The physical model was coupled with an analytical leaning column which represented a portion of the interior gravity frame. Loads were applied to the structure with actuators at each of the four floors. The load from the actuator was distributed to both bays of the test frame with a loading beam. The loading beams also simulated the restraint imposed by the floor slab.
Using the pseudo-dynamic hybrid method, a series of four tests were performed. The test corresponded to different seismic hazard levels. First, the frame was subjected to a frequently occurring earthquake. The maximum roof displacement was measured as 0.6% of the building height and the structure remained primarily elastic. Second, the frame was subjected to a design basis earthquake. The maximum roof displacement was measured as 3.0% of the building height and the frame experienced inelastic deformation but no significant strength degradation. After this test the frame was straightened to eliminate the residual drift. Third, the frame was subjected to a maximum considered earthquake. The maximum roof displacement was measured as 3.7% of the building height. Plastic hinges formed in the beams and a crack developed at the bottom of the first story middle column, resulting in a drop in shear capacity. Lastly, the frame was subjected to a second design basis earthquake, representing an aftershock. The maximum roof displacement was measured as 3.3% of the building height. The crack from the previous test propagated and another crack was formed, however the frame did not collapse.

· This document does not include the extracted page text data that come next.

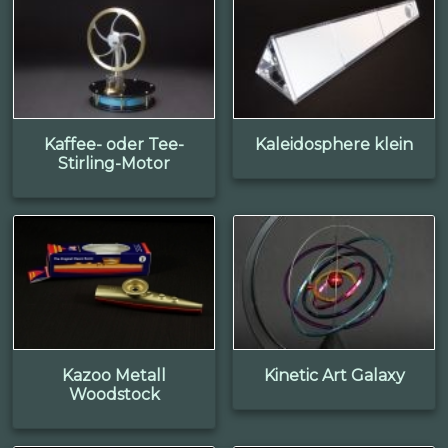
Kaffee- oder Tee-
Kaleidosphere klein
Stirling-Motor
Kazoo Metall
Kinetic Art Galaxy
Woodstock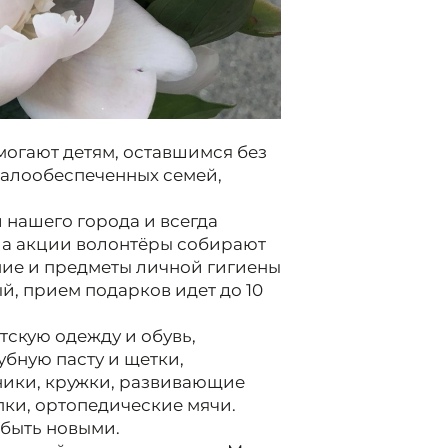
могают детям, оставшимся без
малообеспеченных семей,
 нашего города и всегда
. На акции волонтёры собирают
ние и предметы личной гигиены
й, прием подарков идет до 10
скую одежду и обувь,
убную пасту и щетки,
ники, кружки, развивающие
пки, ортопедические мячи.
 быть новыми.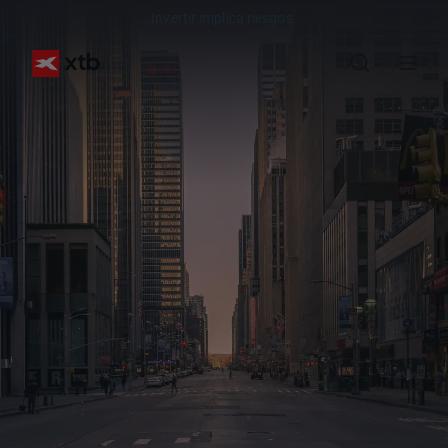
Invertir implica riesgos.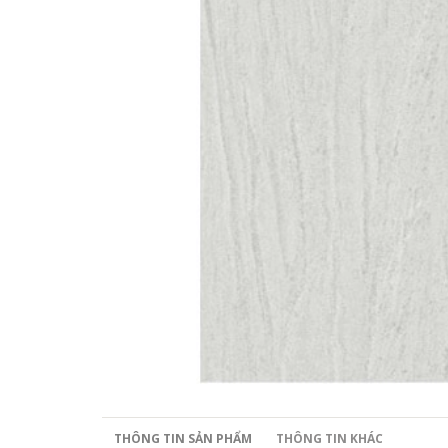
THÔNG TIN SẢN PHẨM
THÔNG TIN KHÁC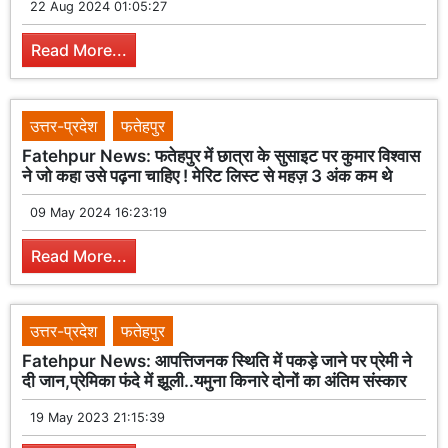
22 Aug 2024 01:05:27
Read More...
उत्तर-प्रदेश
फतेहपुर
Fatehpur News: फतेहपुर में छात्रा के सुसाइट पर कुमार विश्वास
ने जो कहा उसे पढ़ना चाहिए ! मेरिट लिस्ट से महज़ 3 अंक कम थे
09 May 2024 16:23:19
Read More...
उत्तर-प्रदेश
फतेहपुर
Fatehpur News: आपत्तिजनक स्थिति में पकड़े जाने पर प्रेमी ने
दी जान,प्रेमिका फंदे में झूली..यमुना किनारे दोनों का अंतिम संस्कार
19 May 2023 21:15:39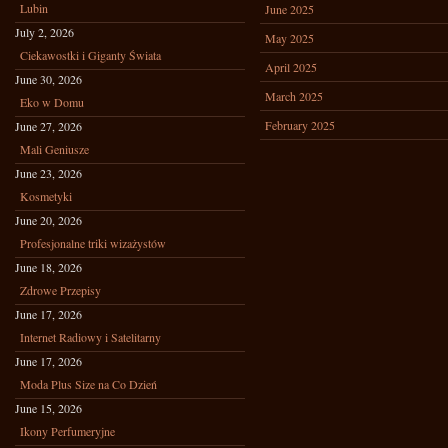
Lubin
June 2025
July 2, 2026
May 2025
Ciekawostki i Giganty Świata
April 2025
June 30, 2026
March 2025
Eko w Domu
February 2025
June 27, 2026
Mali Geniusze
June 23, 2026
Kosmetyki
June 20, 2026
Profesjonalne triki wizażystów
June 18, 2026
Zdrowe Przepisy
June 17, 2026
Internet Radiowy i Satelitarny
June 17, 2026
Moda Plus Size na Co Dzień
June 15, 2026
Ikony Perfumeryjne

Herrera, R., Ricles, J., and Sause, R. (2006). “Experimental Study of a Large-Scale Composite MRF System with CFT Columns under Seismic Loading,” Proceedings of the 8th U.S. National Conference on Earthquake Engineering, San Francisco, California, 18-22 April 2006, EERI, Oakland, California.
Herrera, R. A., Ricles, J. M., and Sause, R. (2008). “Seismic Performance Evaluation of a Large-Scale Composite MRF Using Pseudodynamic Testing.” Journal of Structural Engineering, Vol. 134, No. 2, pp. 279-288.